Lukla: A 35-minute, $93 flight from Kathmandu. From here it’s a two-day trek to Namche. Above 9,000 feet, it’s a quick jump into high-altitude hiking. Nearly everyone flies back from Lukla, regardless of starting point.
— STAYING IN TOUCH
Namche has phone and Internet service; satellite phones ($5 a minute) are available at Tengboche Monastery and at the Himalayan Rescue Association Clinic at Pheriche. Base Camp has an Internet cafe ($1 a minute; proceeds go to the pollution control committee).
— WHERE TO STAY
Kathmandu has a wide range of hotels and guesthouses from less than $2 a day to more than $200. Many can now be booked through the Internet (for example, see www.kathmandu-hotels.com). For trekkers, the most convenient location is Thamel, where the majority of trekking agencies, travel agents and gear shops are.

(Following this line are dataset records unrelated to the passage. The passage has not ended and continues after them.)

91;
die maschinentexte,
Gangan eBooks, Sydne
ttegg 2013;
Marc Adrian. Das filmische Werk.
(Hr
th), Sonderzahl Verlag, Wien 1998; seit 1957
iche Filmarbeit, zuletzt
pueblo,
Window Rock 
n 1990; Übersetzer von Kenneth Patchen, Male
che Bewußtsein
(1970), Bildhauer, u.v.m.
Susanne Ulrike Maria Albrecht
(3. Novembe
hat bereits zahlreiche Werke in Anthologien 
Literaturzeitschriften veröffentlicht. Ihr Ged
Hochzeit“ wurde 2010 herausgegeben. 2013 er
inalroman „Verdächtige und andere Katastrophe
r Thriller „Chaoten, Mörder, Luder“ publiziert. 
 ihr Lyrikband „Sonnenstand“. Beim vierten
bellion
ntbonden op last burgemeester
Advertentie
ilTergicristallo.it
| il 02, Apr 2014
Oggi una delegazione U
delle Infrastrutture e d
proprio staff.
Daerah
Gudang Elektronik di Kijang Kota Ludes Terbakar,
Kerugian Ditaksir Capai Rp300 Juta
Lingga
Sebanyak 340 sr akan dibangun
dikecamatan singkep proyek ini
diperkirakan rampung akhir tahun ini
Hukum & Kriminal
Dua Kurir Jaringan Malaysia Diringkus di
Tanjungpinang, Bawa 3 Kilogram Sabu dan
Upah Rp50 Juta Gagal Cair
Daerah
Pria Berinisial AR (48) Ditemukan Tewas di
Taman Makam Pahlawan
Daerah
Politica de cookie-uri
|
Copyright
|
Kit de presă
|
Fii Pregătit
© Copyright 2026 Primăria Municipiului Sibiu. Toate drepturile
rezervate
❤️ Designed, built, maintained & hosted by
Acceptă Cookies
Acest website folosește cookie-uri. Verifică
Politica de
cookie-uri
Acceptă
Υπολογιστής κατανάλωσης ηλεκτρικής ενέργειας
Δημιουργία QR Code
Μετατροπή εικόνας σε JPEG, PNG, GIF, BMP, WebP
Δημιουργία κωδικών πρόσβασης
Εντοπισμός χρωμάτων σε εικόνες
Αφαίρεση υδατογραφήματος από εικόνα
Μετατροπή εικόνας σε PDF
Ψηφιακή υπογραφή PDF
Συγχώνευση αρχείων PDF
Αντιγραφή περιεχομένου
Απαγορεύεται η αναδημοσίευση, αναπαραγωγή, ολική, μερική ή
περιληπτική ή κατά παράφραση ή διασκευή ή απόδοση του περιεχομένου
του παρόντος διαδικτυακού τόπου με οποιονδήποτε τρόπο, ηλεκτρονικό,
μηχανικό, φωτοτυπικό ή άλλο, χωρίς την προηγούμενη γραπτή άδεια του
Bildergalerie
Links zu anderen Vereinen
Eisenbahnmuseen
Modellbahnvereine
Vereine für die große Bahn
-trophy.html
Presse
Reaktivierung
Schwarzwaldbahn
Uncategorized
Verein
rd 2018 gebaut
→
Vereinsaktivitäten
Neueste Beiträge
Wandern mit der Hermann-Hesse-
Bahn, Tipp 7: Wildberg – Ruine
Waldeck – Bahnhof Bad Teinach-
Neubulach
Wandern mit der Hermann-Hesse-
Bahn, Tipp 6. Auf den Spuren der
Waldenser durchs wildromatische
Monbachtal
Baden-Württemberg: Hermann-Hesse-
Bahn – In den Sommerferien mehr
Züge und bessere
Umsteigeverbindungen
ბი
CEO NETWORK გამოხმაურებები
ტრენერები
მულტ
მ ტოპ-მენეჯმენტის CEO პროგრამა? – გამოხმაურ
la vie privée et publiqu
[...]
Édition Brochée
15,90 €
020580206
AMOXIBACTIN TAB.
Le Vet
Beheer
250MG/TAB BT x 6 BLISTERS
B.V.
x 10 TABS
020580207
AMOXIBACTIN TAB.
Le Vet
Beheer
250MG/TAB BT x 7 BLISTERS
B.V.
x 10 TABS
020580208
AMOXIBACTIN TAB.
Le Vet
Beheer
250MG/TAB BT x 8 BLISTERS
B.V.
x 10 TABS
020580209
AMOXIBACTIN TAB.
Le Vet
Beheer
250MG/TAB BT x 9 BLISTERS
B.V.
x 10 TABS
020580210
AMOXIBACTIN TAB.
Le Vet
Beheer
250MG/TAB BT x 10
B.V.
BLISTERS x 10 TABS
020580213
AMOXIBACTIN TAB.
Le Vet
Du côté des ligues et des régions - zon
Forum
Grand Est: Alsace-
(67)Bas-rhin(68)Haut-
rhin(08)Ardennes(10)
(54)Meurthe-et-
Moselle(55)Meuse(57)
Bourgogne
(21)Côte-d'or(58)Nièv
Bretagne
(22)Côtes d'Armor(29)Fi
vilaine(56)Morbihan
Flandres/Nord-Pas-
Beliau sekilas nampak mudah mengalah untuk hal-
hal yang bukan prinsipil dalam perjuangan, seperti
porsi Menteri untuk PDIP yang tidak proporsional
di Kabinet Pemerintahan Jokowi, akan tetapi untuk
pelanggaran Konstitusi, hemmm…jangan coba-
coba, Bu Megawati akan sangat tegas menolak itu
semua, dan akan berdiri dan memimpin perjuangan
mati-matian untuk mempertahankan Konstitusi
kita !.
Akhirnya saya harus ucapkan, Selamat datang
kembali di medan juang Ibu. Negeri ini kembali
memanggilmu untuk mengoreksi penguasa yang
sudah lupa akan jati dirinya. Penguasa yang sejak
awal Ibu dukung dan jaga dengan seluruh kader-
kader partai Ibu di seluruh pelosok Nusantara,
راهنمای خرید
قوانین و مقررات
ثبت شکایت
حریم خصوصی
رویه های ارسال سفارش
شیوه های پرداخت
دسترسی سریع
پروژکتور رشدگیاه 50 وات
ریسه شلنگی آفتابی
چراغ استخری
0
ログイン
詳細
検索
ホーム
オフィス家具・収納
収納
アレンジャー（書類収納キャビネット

Kathmandu Guesthouse, P.O. Box 21218, Thamel, Kathmandu; 011-977-1-441-36 32; fax, 011-977-1-441-71 33; (www.kghhotels.com115 rooms, $2 (common bath) to $60 (a/c garden deluxe double). Thamel’s first hotel (opened in 1968), in a historic Rana palace, is still our choice after dozens of visits. Restaurant, full banking services, Internet, cable TV, even a new movie theater. Free airport pickup.
— FOR MORE INFORMATION
Everest: (www.mountainzone.com. Near-daily dispatches from the mountain, photo archive.
Sagarmatha National Park: whc.unesco.org/sites/120.htm. Also has informative links.
Everest anniversary: (www.everestanniversary .com Includes links to Everest trek itinerary descriptions.
The Khumbu: (www.sherpa.nepalresearch.org Culture, history of the Khumbu Sherpas.